» **DIRECTIONS FOR THIS TASK**:
Once the line containing "M 75,2106 L 117,2111 L 114,2141 L 72,2136 Z" is found in the entries below, restate it and each following line word for word, stopping after the line containing "M 532,817 L 632,778 L 901,0".

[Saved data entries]
========================================

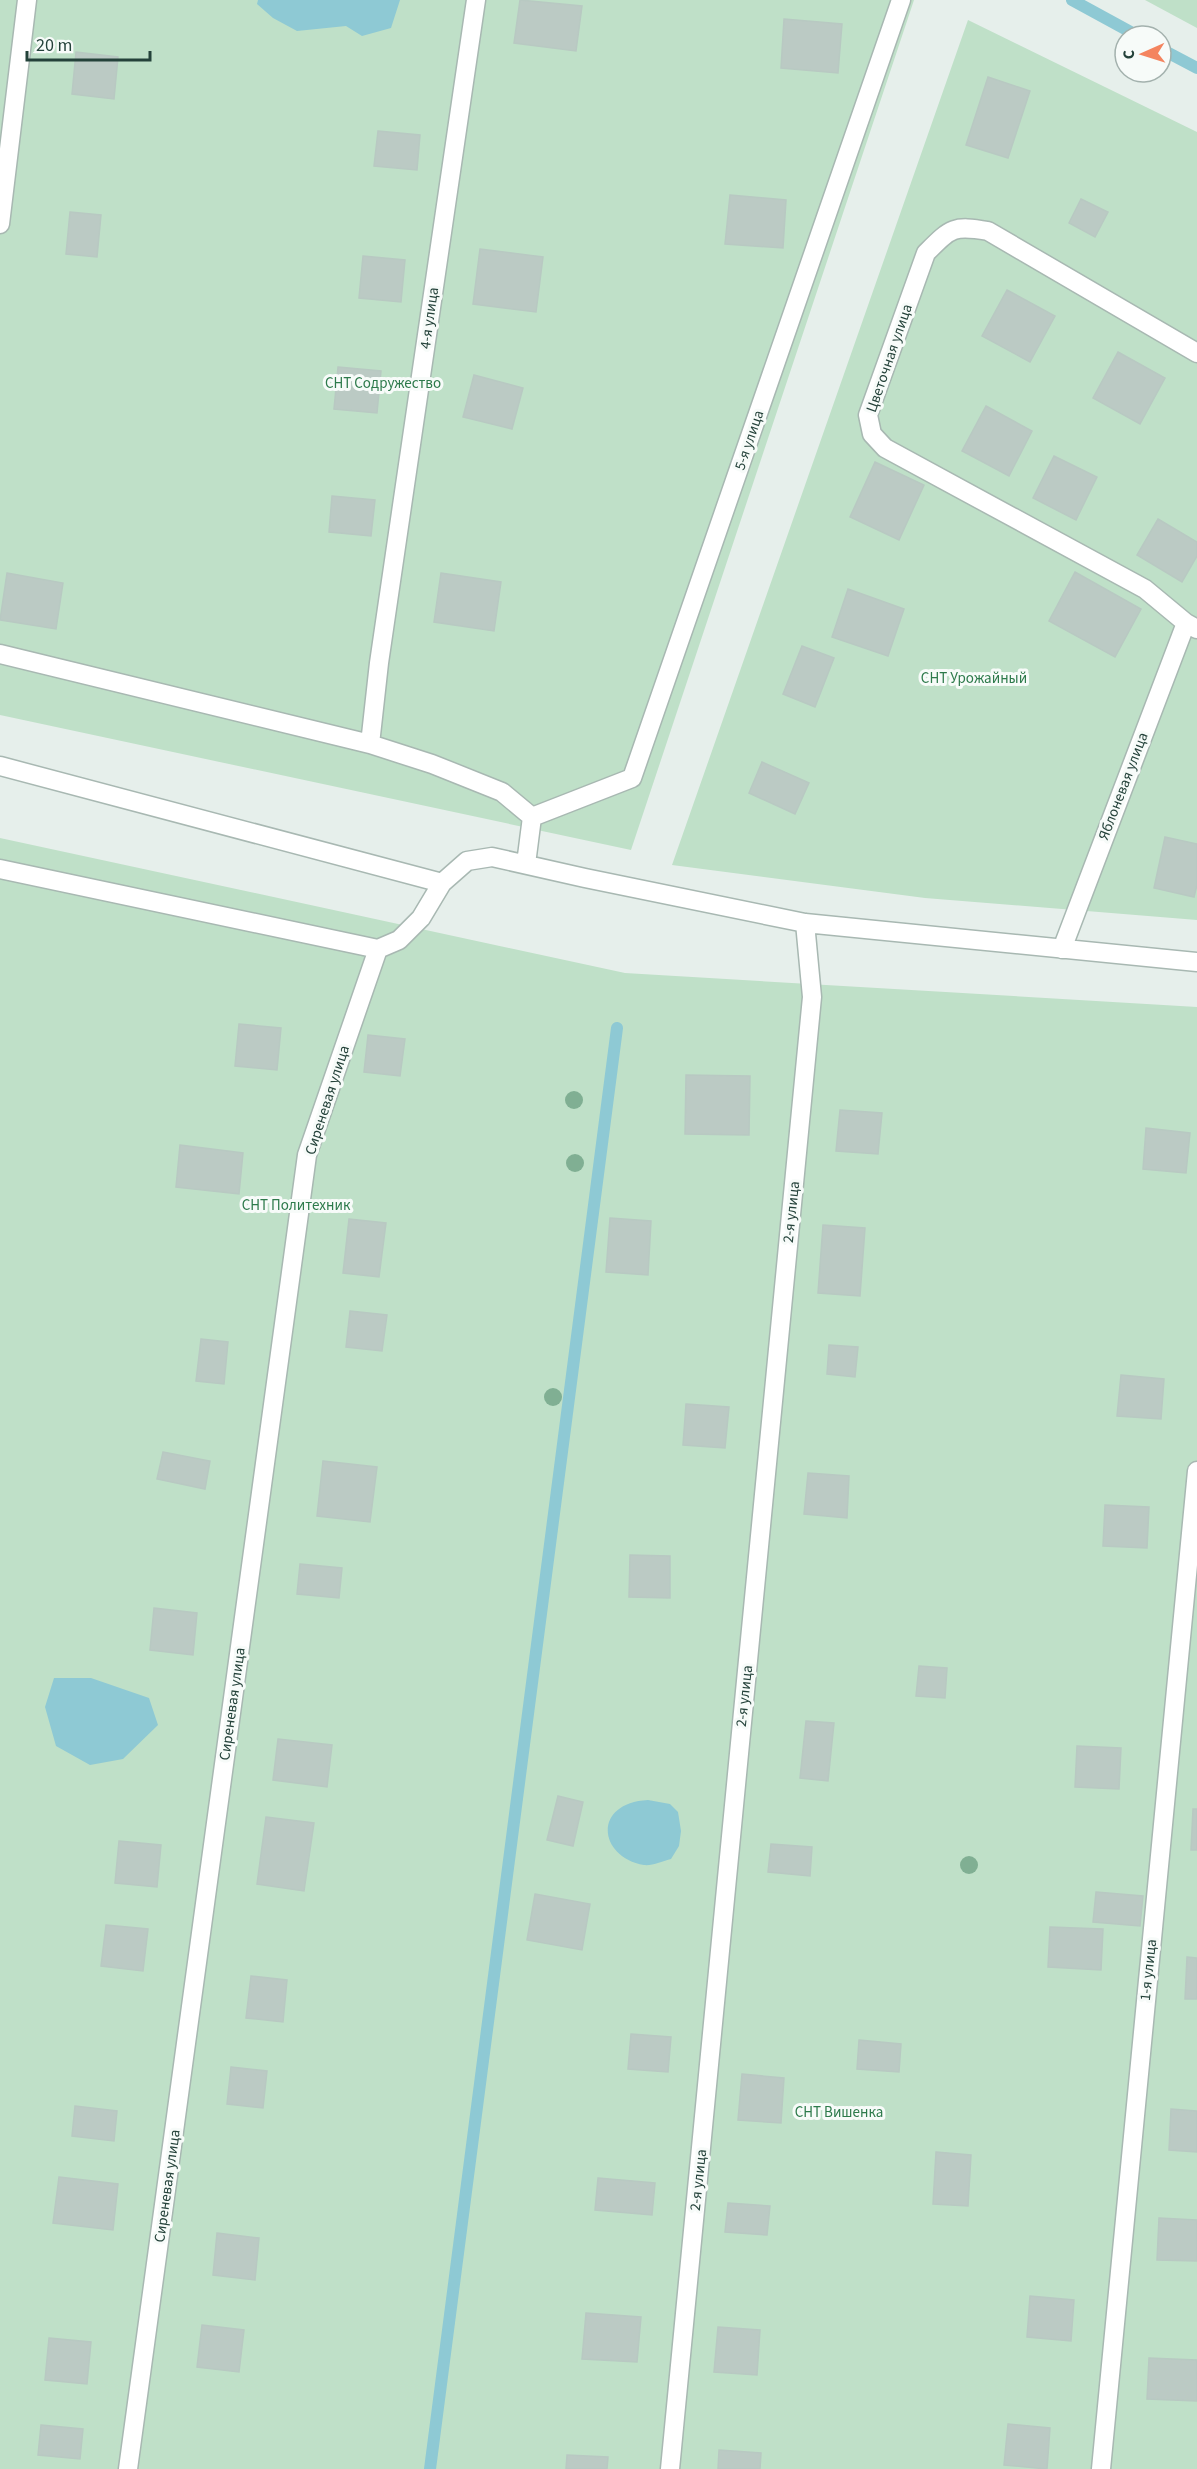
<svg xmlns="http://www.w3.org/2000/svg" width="1197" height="2469" font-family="'Source Sans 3',sans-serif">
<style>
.green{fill:#bfe0c8}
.water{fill:#8ec9d4}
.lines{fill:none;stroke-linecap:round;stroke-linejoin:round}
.stream{stroke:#8ec9d4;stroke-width:12}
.building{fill:#bbcac4;stroke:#b8c9c2;stroke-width:1.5}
.minor-casing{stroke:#a8b8b2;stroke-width:21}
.minor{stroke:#fff;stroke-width:18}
.tree{fill:#80af93}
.labels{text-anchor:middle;stroke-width:6;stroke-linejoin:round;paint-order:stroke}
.street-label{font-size:15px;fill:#24423a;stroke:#f7fbf9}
.park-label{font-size:15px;fill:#2d7a4b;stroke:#f7fbf9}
</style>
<rect width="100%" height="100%" fill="#e6efeb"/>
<path class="green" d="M 0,0 L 914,0 L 631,850 L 0,715 Z
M 1145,0 L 1197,0 L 1197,28 Z
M 968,20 L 1197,132 L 1197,920 L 925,898 L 672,865 Z
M 0,838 L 625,973 L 1197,1007 L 1197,2469 L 0,2469 Z"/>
<path class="water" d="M 258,0 L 400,0 L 391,28 L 362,36 L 346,26 L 297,31 L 273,18 L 257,4 Z
M 54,1678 L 91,1678 L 149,1698 L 158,1725 L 123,1759 L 90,1765 L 56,1746 L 45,1707 Z
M 648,1800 L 670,1804 L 678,1812 L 681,1831 L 679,1846 L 671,1859 C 663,1861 652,1866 644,1865 C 598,1857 592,1803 648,1800 Z"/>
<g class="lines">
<path class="stream" d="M 1072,0 L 1138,36
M 1161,49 L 1197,68
M 430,2469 L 617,1028"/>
</g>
<path class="building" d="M 520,0 L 582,6 L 576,51 L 514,43 Z
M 784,19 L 842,24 L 838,73 L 781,68 Z
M 76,52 L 118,57 L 114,99 L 72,94 Z
M 988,77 L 1030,91 L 1008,158 L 966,145 Z
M 378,131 L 420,135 L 417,170 L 374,166 Z
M 730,195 L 786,200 L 783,248 L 725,244 Z
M 1081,199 L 1108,212 L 1095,237 L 1069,223 Z
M 70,212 L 101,215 L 97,257 L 66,254 Z
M 480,249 L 543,257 L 536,312 L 473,304 Z
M 363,256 L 405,260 L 401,302 L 359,298 Z
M 1007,290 L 1055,316 L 1030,362 L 982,336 Z
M 1118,352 L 1165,378 L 1140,424 L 1093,398 Z
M 338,367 L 381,371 L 377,413 L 334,409 Z
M 474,375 L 523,388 L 512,429 L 463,417 Z
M 986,406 L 1032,431 L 1009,476 L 962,451 Z
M 1054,456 L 1097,477 L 1076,520 L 1033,498 Z
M 875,462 L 924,485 L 899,540 L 850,517 Z
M 332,496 L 375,500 L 371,536 L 329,532 Z
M 1158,519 L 1197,542 L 1197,556 L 1182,582 L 1137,555 Z
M 1075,572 L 1141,609 L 1115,657 L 1049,621 Z
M 7,573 L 63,583 L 56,629 L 0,620 Z
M 441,573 L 501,582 L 494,631 L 434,622 Z
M 848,589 L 904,609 L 888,656 L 832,637 Z
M 802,646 L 834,658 L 815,707 L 783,694 Z
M 762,762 L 809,783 L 795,814 L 749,793 Z
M 1165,837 L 1197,844 L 1197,885 L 1194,897 L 1154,888 Z
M 239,1024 L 281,1028 L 277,1070 L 235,1066 Z
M 368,1035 L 405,1039 L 400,1076 L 364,1072 Z
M 686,1075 L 750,1076 L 749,1135 L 685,1134 Z
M 840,1110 L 882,1113 L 878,1154 L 836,1151 Z
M 1146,1128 L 1190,1133 L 1186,1173 L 1143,1169 Z
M 180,1145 L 243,1153 L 239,1194 L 176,1187 Z
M 610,1218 L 651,1221 L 648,1275 L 606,1272 Z
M 349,1219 L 386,1223 L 379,1277 L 343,1273 Z
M 823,1225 L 865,1228 L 860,1296 L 818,1293 Z
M 350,1311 L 387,1315 L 382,1351 L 346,1347 Z
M 201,1339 L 228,1342 L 224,1384 L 196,1381 Z
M 829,1345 L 858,1347 L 855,1377 L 827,1374 Z
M 1121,1375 L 1164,1379 L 1161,1419 L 1117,1416 Z
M 686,1404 L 729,1407 L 725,1448 L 683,1445 Z
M 163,1452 L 210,1461 L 205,1489 L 157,1479 Z
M 323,1461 L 377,1467 L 370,1522 L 317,1516 Z
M 808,1473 L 849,1476 L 847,1518 L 804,1514 Z
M 1105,1505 L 1149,1507 L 1147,1548 L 1103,1546 Z
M 630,1555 L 670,1556 L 670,1598 L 629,1597 Z
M 300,1564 L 342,1568 L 339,1598 L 297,1594 Z
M 154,1608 L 197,1613 L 193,1655 L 150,1650 Z
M 919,1666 L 947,1668 L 945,1698 L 916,1696 Z
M 806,1721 L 834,1723 L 828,1781 L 800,1778 Z
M 278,1739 L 332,1745 L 327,1787 L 273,1780 Z
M 1077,1746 L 1121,1748 L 1119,1789 L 1075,1787 Z
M 558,1796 L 583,1802 L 573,1846 L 547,1840 Z
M 1193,1809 L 1197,1809 L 1197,1850 L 1191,1850 Z
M 266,1817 L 314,1823 L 304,1891 L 257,1884 Z
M 119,1841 L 161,1845 L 157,1887 L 115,1883 Z
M 771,1844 L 812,1847 L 810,1876 L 768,1872 Z
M 1096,1892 L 1143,1896 L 1140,1926 L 1093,1922 Z
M 535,1894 L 590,1904 L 582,1950 L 527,1940 Z
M 106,1925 L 148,1929 L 143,1971 L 101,1966 Z
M 1050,1927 L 1103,1929 L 1101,1970 L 1048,1967 Z
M 1187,1957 L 1197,1958 L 1197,1999 L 1185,1999 Z
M 251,1976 L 287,1980 L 283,2022 L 246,2018 Z
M 631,2034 L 671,2037 L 668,2072 L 628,2069 Z
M 859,2040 L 901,2044 L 899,2072 L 857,2069 Z
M 231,2067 L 267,2071 L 263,2108 L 227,2104 Z
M 742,2074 L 784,2078 L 781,2123 L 738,2120 Z
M 75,2106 L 117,2111 L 114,2141 L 72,2136 Z
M 1171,2109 L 1197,2111 L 1197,2152 L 1169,2150 Z
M 936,2152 L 971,2155 L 968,2206 L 933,2204 Z
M 59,2177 L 118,2184 L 113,2230 L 53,2223 Z
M 598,2178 L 655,2183 L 652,2215 L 595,2210 Z
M 728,2203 L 770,2206 L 767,2235 L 725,2232 Z
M 1159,2218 L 1197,2220 L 1197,2261 L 1157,2260 Z
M 217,2233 L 259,2238 L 255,2280 L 213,2275 Z
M 1030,2296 L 1074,2300 L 1071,2341 L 1027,2337 Z
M 586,2313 L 641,2317 L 637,2362 L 582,2359 Z
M 202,2325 L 244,2330 L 239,2372 L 197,2367 Z
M 718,2327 L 760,2330 L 757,2375 L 714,2372 Z
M 49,2338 L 91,2342 L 87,2384 L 45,2380 Z
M 1149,2358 L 1197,2360 L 1197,2401 L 1147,2399 Z
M 1008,2424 L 1050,2428 L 1047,2469 L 1004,2465 Z
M 41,2425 L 83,2429 L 80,2459 L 38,2455 Z
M 719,2450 L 761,2453 L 760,2469 L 718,2469 Z
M 567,2455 L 608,2457 L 607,2469 L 566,2469 Z"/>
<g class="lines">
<g class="minor-casing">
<path id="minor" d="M 0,224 L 27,0
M 1197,353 L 988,231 C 953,225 951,228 926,253 L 868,415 L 872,434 L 885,448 L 1145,589 L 1186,623 L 1197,629
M 0,654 L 370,744 L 432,764 L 502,792 L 532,817 L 526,864
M 370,744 L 379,663 L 476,0
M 0,766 L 442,883
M 532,817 L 632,778 L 901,0
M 0,869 L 378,949 L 399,940 L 421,918 L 442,883 L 467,861 L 492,857 L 585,878 L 805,923 L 1197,962
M 1062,949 L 1186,623
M 128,2469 L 307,1155 L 378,949
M 670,2469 L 812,997 L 805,923
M 1101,2469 L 1197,1471"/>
</g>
<use href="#minor" class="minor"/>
</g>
<g class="tree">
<circle cx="574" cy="1100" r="9"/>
<circle cx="575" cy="1163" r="9"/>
<circle cx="553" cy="1397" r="9"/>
<circle cx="969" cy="1865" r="9"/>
</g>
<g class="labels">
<g class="street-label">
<text transform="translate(429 318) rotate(-82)" y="5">4-я улица</text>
<text transform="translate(889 358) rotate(-71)" y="5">Цветочная улица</text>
<text transform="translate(749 440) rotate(-71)" y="5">5-я улица</text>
<text transform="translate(1123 786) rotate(-69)" y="5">Яблоневая улица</text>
<text transform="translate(327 1100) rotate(-72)" y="5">Сиреневая улица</text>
<text transform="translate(791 1212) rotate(-84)" y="5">2-я улица</text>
<text transform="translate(744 1696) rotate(-84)" y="5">2-я улица</text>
<text transform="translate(232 1704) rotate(-82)" y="5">Сиреневая улица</text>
<text transform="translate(1148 1970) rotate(-84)" y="5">1-я улица</text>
<text transform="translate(698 2180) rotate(-84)" y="5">2-я улица</text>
<text transform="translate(167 2186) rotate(-82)" y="5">Сиреневая улица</text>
</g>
<g class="park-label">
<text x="383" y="388">СНТ Содружество</text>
<text x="974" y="683">СНТ Урожайный</text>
<text x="296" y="1210">СНТ Политехник</text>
<text x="839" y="2117">СНТ Вишенка</text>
</g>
</g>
<g transform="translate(1143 54) rotate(267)"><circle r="28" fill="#f7fbf9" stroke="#a3b1ad" stroke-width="1.5"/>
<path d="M0-4.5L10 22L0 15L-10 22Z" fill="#f4845f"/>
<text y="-9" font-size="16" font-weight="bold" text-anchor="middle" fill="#24423a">С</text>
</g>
<path d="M27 51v9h123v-9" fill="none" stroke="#24423a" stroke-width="3"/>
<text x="36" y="51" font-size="18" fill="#24423a" stroke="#f7fbf9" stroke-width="4.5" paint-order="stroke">20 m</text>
</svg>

========================================

» **SOLVED EXERCISE**:
M 75,2106 L 117,2111 L 114,2141 L 72,2136 Z
M 1171,2109 L 1197,2111 L 1197,2152 L 1169,2150 Z
M 936,2152 L 971,2155 L 968,2206 L 933,2204 Z
M 59,2177 L 118,2184 L 113,2230 L 53,2223 Z
M 598,2178 L 655,2183 L 652,2215 L 595,2210 Z
M 728,2203 L 770,2206 L 767,2235 L 725,2232 Z
M 1159,2218 L 1197,2220 L 1197,2261 L 1157,2260 Z
M 217,2233 L 259,2238 L 255,2280 L 213,2275 Z
M 1030,2296 L 1074,2300 L 1071,2341 L 1027,2337 Z
M 586,2313 L 641,2317 L 637,2362 L 582,2359 Z
M 202,2325 L 244,2330 L 239,2372 L 197,2367 Z
M 718,2327 L 760,2330 L 757,2375 L 714,2372 Z
M 49,2338 L 91,2342 L 87,2384 L 45,2380 Z
M 1149,2358 L 1197,2360 L 1197,2401 L 1147,2399 Z
M 1008,2424 L 1050,2428 L 1047,2469 L 1004,2465 Z
M 41,2425 L 83,2429 L 80,2459 L 38,2455 Z
M 719,2450 L 761,2453 L 760,2469 L 718,2469 Z
M 567,2455 L 608,2457 L 607,2469 L 566,2469 Z"/>
<g class="lines">
<g class="minor-casing">
<path id="minor" d="M 0,224 L 27,0
M 1197,353 L 988,231 C 953,225 951,228 926,253 L 868,415 L 872,434 L 885,448 L 1145,589 L 1186,623 L 1197,629
M 0,654 L 370,744 L 432,764 L 502,792 L 532,817 L 526,864
M 370,744 L 379,663 L 476,0
M 0,766 L 442,883
M 532,817 L 632,778 L 901,0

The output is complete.